Surgical resection of glioblastomas induces pleiotrophin-mediated self-renewal of glioblastoma stem cells in recurrent tumors.
- NORLUX Neuro-Oncology Laboratory
BACKGROUND: Glioblastomas are highly resistant to therapy, and virtually all patients experience tumor recurrence after standard-of-care treatment. Surgical tumor resection is a cornerstone in glioblastoma therapy, but its impact on cellular phenotypes in the local post-surgical microenvironment has yet to be fully elucidated. METHODS: We developed a preclinical orthotopic xenograft tumor resection model in rats with integrated 18F-FET PET/CT imaging. Primary and recurrent tumors were subject to bulk and single cell RNA sequencing. Differentially expressed genes and pathways were investigated and validated using tissue specimens from the xenograft model, 23 patients with matched primary/recurrent tumors, and a cohort including 190 glioblastoma patients. Functional investigations were performed in vitro with multiple patient-derived cell cultures. RESULTS: Tumor resection induced microglia/macrophage infiltration, angiogenesis as well as proliferation and upregulation of several stem cell related genes in recurrent tumor cells. Expression changes of selected genes SOX2, POU3F2, OLIG2 and NOTCH1 were validated at the protein level in xenografts and early recurrent patient tumors.
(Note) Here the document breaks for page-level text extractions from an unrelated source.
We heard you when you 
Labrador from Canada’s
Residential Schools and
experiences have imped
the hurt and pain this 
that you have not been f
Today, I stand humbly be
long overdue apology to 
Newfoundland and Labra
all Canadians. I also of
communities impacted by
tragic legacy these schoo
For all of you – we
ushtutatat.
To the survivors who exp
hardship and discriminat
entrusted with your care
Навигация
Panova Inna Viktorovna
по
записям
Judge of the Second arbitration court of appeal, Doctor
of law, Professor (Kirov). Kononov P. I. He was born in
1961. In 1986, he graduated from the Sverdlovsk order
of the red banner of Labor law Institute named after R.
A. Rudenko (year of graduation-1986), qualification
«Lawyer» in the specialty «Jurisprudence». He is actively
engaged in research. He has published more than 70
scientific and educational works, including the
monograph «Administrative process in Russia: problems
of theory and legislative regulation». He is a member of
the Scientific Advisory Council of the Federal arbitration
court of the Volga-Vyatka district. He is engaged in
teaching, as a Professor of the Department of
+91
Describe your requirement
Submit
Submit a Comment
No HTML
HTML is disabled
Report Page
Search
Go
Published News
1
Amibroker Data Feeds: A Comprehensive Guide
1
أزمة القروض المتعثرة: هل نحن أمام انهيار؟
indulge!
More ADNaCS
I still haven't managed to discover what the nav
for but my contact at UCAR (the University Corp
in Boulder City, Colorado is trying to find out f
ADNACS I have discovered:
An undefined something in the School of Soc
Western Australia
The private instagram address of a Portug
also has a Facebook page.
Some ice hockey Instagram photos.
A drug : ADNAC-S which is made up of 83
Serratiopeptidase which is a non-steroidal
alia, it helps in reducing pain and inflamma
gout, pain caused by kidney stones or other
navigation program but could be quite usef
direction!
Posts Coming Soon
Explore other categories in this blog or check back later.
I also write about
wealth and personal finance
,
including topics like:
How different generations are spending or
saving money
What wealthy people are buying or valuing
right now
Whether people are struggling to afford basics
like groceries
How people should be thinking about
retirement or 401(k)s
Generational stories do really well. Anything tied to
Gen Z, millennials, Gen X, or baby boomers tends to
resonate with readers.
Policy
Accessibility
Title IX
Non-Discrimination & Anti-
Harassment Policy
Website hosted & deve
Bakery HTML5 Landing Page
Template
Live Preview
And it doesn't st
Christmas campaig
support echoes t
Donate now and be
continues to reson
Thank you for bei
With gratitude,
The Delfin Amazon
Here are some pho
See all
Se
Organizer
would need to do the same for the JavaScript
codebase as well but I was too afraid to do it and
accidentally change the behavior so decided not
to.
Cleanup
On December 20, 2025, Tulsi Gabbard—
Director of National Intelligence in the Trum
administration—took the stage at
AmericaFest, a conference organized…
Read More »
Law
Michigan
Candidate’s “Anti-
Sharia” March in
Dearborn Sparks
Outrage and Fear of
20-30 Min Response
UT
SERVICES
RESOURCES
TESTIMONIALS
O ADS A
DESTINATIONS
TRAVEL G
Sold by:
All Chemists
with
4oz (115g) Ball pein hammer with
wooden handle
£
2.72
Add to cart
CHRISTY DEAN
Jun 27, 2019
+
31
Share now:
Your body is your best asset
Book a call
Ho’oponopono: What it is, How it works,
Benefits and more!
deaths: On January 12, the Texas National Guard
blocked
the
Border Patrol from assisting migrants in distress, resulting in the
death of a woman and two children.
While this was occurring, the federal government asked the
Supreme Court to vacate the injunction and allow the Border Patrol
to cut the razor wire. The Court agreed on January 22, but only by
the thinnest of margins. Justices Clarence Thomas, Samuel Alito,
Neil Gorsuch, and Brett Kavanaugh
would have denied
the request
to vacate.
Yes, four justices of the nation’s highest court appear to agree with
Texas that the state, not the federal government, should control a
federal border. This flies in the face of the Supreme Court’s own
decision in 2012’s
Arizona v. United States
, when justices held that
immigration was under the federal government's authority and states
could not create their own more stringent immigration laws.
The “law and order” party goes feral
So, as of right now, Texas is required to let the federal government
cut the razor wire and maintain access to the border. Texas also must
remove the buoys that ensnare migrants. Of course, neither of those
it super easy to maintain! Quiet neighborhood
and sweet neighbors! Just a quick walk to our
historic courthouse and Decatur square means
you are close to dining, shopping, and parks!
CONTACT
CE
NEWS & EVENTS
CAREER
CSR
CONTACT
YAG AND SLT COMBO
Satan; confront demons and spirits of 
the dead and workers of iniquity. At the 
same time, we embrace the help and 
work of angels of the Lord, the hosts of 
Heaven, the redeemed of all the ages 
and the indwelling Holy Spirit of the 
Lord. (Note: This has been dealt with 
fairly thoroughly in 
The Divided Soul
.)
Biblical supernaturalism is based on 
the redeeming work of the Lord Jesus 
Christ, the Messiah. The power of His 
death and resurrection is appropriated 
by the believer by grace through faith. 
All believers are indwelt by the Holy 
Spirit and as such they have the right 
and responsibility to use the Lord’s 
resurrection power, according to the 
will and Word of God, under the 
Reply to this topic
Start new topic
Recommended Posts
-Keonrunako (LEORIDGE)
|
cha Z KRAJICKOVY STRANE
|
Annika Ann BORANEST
Single cell transcriptomics revealed presence of distinct phenotypic cell clusters in recurrent tumors which deviated from clusters found in primary tumors. Recurrent tumors expressed elevated levels of pleiotrophin (PTN), secreted by both tumor cells and tumor-associated microglia/macrophages. Mechanistically, PTN could induce tumor cell proliferation, self-renewal and the stem cell program. In glioblastoma patients, high PTN expression was associated with poor overall survival, and identified as an independent prognostic factor. CONCLUSION: Surgical tumor resection is an iatrogenic driver of PTN-mediated self-renewal in glioblastoma tumor cells that promotes therapeutic resistance and tumor recurrence.